_DATA TO PROCESS_
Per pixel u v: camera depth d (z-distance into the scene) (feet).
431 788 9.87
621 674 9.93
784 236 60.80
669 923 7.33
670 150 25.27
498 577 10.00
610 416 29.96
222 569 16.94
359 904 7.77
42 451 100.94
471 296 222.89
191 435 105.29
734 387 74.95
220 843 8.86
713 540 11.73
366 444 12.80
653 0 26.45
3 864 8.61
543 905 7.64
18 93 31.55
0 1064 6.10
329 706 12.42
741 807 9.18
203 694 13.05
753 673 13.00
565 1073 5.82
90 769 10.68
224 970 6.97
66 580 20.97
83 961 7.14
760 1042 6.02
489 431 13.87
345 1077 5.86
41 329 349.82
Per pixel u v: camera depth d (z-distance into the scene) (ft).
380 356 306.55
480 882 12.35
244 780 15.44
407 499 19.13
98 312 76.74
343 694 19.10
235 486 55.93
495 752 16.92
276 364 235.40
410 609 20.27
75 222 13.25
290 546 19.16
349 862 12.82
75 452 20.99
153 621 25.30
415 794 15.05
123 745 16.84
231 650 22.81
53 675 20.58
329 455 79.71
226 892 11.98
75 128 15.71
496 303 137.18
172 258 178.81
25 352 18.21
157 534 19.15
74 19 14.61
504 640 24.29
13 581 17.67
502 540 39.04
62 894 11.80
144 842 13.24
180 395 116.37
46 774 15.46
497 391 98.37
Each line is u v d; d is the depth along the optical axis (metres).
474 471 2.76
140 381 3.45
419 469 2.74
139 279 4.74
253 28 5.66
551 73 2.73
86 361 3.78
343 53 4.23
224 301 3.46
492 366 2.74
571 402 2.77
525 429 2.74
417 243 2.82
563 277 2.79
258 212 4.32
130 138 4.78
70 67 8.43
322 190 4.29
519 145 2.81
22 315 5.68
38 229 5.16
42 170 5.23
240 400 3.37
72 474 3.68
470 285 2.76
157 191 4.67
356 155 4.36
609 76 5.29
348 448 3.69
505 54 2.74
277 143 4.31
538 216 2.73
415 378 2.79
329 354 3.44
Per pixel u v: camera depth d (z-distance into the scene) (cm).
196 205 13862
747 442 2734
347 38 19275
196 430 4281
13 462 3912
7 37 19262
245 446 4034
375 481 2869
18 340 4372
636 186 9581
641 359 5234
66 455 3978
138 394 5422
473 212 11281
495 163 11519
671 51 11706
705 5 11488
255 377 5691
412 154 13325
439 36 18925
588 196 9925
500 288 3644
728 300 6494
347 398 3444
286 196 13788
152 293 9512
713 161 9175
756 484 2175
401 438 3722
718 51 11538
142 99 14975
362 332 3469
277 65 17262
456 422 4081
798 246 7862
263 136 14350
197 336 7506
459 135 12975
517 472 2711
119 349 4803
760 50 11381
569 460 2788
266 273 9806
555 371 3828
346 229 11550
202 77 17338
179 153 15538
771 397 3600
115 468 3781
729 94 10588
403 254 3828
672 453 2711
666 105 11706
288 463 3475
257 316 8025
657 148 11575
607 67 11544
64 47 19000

_WHAT TO WORK ON_
Once the line with "231 650 22.81" is found in the records above, print exactly that line and every line after it through the line with "362 332 3469".

_SOLUTION FOR THIS PROBLEM_
231 650 22.81
53 675 20.58
329 455 79.71
226 892 11.98
75 128 15.71
496 303 137.18
172 258 178.81
25 352 18.21
157 534 19.15
74 19 14.61
504 640 24.29
13 581 17.67
502 540 39.04
62 894 11.80
144 842 13.24
180 395 116.37
46 774 15.46
497 391 98.37
Each line is u v d; d is the depth along the optical axis (metres).
474 471 2.76
140 381 3.45
419 469 2.74
139 279 4.74
253 28 5.66
551 73 2.73
86 361 3.78
343 53 4.23
224 301 3.46
492 366 2.74
571 402 2.77
525 429 2.74
417 243 2.82
563 277 2.79
258 212 4.32
130 138 4.78
70 67 8.43
322 190 4.29
519 145 2.81
22 315 5.68
38 229 5.16
42 170 5.23
240 400 3.37
72 474 3.68
470 285 2.76
157 191 4.67
356 155 4.36
609 76 5.29
348 448 3.69
505 54 2.74
277 143 4.31
538 216 2.73
415 378 2.79
329 354 3.44
Per pixel u v: camera depth d (z-distance into the scene) (cm).
196 205 13862
747 442 2734
347 38 19275
196 430 4281
13 462 3912
7 37 19262
245 446 4034
375 481 2869
18 340 4372
636 186 9581
641 359 5234
66 455 3978
138 394 5422
473 212 11281
495 163 11519
671 51 11706
705 5 11488
255 377 5691
412 154 13325
439 36 18925
588 196 9925
500 288 3644
728 300 6494
347 398 3444
286 196 13788
152 293 9512
713 161 9175
756 484 2175
401 438 3722
718 51 11538
142 99 14975
362 332 3469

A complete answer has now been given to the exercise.